We discussed various workload characteristics at the beginning of this article, but realistically, complex business software systems often consist of different types of workloads. Some components of the system may have a scale-out type of architecture while others can scale only vertically and require high availability on the infrastructure level. IBM’s System z servers offer efficient support for both types of workload (scale-out and scale-up) with its z/VM and z/OS virtualization, which adds considerable value to Brownfield OpenStack deployment efforts. If the qualities we’re after are scalability, resource pooling and reliability on the infrastructure-level (remember, we’re talking about private clouds here), then System z servers engineered for multilayer reliability and serviceability and built-in redundancy fit the bill nicely. Scale-out workloads designed to withstand hardware failures don’t require the reliability of the System z server, but additional benefits of consolidation, which can be differentiators for complex enterprise applications, need to be taken into consideration as well.   

There are some prerequisites to enabling SmartCloud Orchestrator/OpenStack support for z/VM. On the z/VM side, it requires z/VM on 6.3 level. On the SmartCloud Orchestrator side, enabling high availability of SmartCloud Orchestrator 2.3 components involves VMWare vSphere High Availability (HA) cluster. VMWare vSphere HA cluster, shared storage and vMotion-enabled network are required to keep individual VM instances with specific SmartCloud services up and running (see Figure 3).


IBM System z servers are high-end systems, topping the charts of enterprise-grade hardware.
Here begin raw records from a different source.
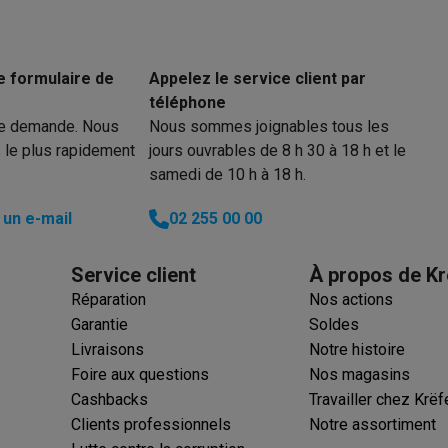
iciels
rts
Tapis de souris
Autres accessoires
e formulaire de
Appelez le service client par
yStation
Casques PlayStation
Casques VR Playstation
Accessoire
téléphone
 Nintendo Switch
Casques Nintendo Switch
Accessoires Nintend
re demande. Nous
Nous sommes joignables tous les
s Xbox
 le plus rapidement
jours ouvrables de 8 h 30 à 18 h et le
uris gaming
Claviers gaming
Manettes gaming PC
samedi de 10 h à 18 h.
es gaming
Bureaux gamer
TV gaming
Écrans gaming
Casques de réa
un e-mail
02 255 00 00
té
Bracelets
Chargeurs
essoires trottinettes
Accessoires GPS
Service client
À propos de Kr
alarme
Détecteur de mouvements
Sonnettes connectées
Détecteu
Réparation
Nos actions
SumUp
Garantie
Soldes
y
Assistant vocal
Stations météo
Livraisons
Notre histoire
 Streamer
Apple TV
Piles & chargeurs
Prises & adaptateurs
Foire aux questions
Nos magasins
s
Machines expresso connectées
Fours connectés
Robots de cui
Cashbacks
Travailler chez Krëf
tés
Traitement de l'air connectés
Aspirateurs connectés
Pèse-per
Clients professionnels
Notre assortiment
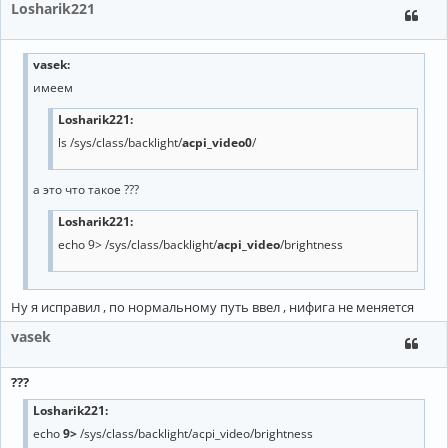
Losharik221
vasek
:
имеем
Losharik221:
ls /sys/class/backlight/
acpi_video0
/
а это что такое ???
Losharik221:
echo 9> /sys/class/backlight/
acpi_video
/brightness
Ну я исправил , по нормальному путь ввел , нифига не меняется
vasek
???
Losharik221:
echo
9>
/sys/class/backlight/acpi_video/brightness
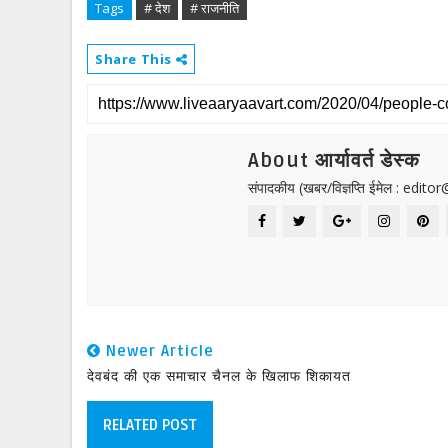
Tags
# देश
# राजनीति
Share This
About आर्यावर्त डेस्क
संपादकीय (खबर/विज्ञप्ति ईमेल : edit
Newer Article
देवबंद की एक समाचार चैनल के खिलाफ शिकायत
RELATED POST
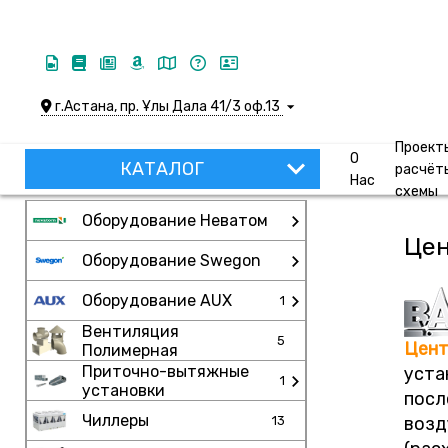
г.Астана, пр. Ұлы Дала 41/3 оф.13
Проект
О
КАТАЛОГ
расчёт
Нас
схемы
Оборудование Неватом
Цен
Оборудование Swegon
Оборудование AUX
1
Вентиляция
5
Цент
Полимерная
Приточно-вытяжные
уста
1
установки
посл
Чиллеры
13
возд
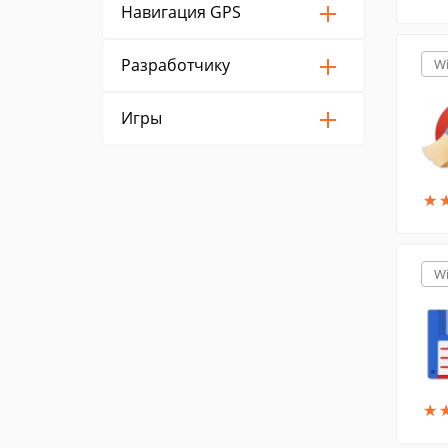
Навигация GPS
Разработчику
W
Игры
★
★
W
★
★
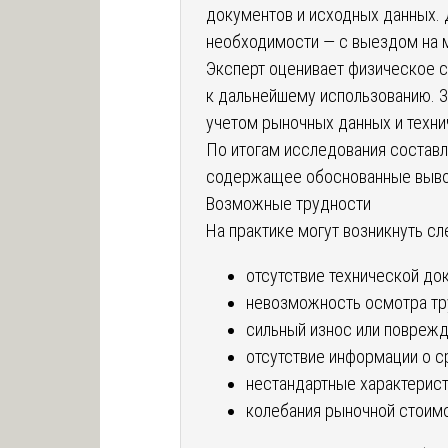
документов и исходных данных. 
необходимости — с выездом на м
Эксперт оценивает физическое с
к дальнейшему использованию. З
учетом рыночных данных и техни
По итогам исследования составл
содержащее обоснованные выво
Возможные трудности
На практике могут возникнуть с
отсутствие технической до
невозможность осмотра тр
сильный износ или поврежд
отсутствие информации о с
нестандартные характерист
колебания рыночной стоимо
The IBM System z virtualization platform for Linux offers massive horizontal scalability and is capable of hosting thousands of virtual machines on a single server. The control plane for System z cloud management must scale accordingly. Further focus on scalability and high availability would likely be welcome additions in subsequent SCO releases. Having a distributed, elastic architecture for each individual service within the cloud management control plane would help ensure that the individual services have sufficient capacity to meet the increasing demand. Correspondingly, it would be beneficial to have an option to install SmartCloud Orchestrator on Linux on z/VM.

Private enterprise clouds don’t have to be extensions of virtualization strategies. Following a workload-centered approach and pulling together balanced, optimized, end-to-end solutions that leverage both a public cloud model as well as a cloud-enabled model based on enterprise-grade hardware may be a compelling strategy that provides tangible benefits to enterprise customers. 

• “Four Common Approaches to Private Cloud” by Lauren Nelson at 
• “Technology Overview for Cloud-Enabled System Infrastructure” by Lydia Leong at
• OpenStack Design Tenets at


Additional Information
OpenStack Design Tenets

1. Scalability and elasticity are our main goals.
2. Any feature that limits our main goals must be optional.
3. Everything should be asynchronous. If you can’t do something asynchronously, see #2.
4. All required components must be horizontally scalable.
5. Always use shared nothing (SN) architecture or sharding.
6. If you can’t use SN, see #2.
7. Distribute everything—especially logic. Move logic to where state naturally exists.
8. Accept eventual consistency and use it where it’s appropriate.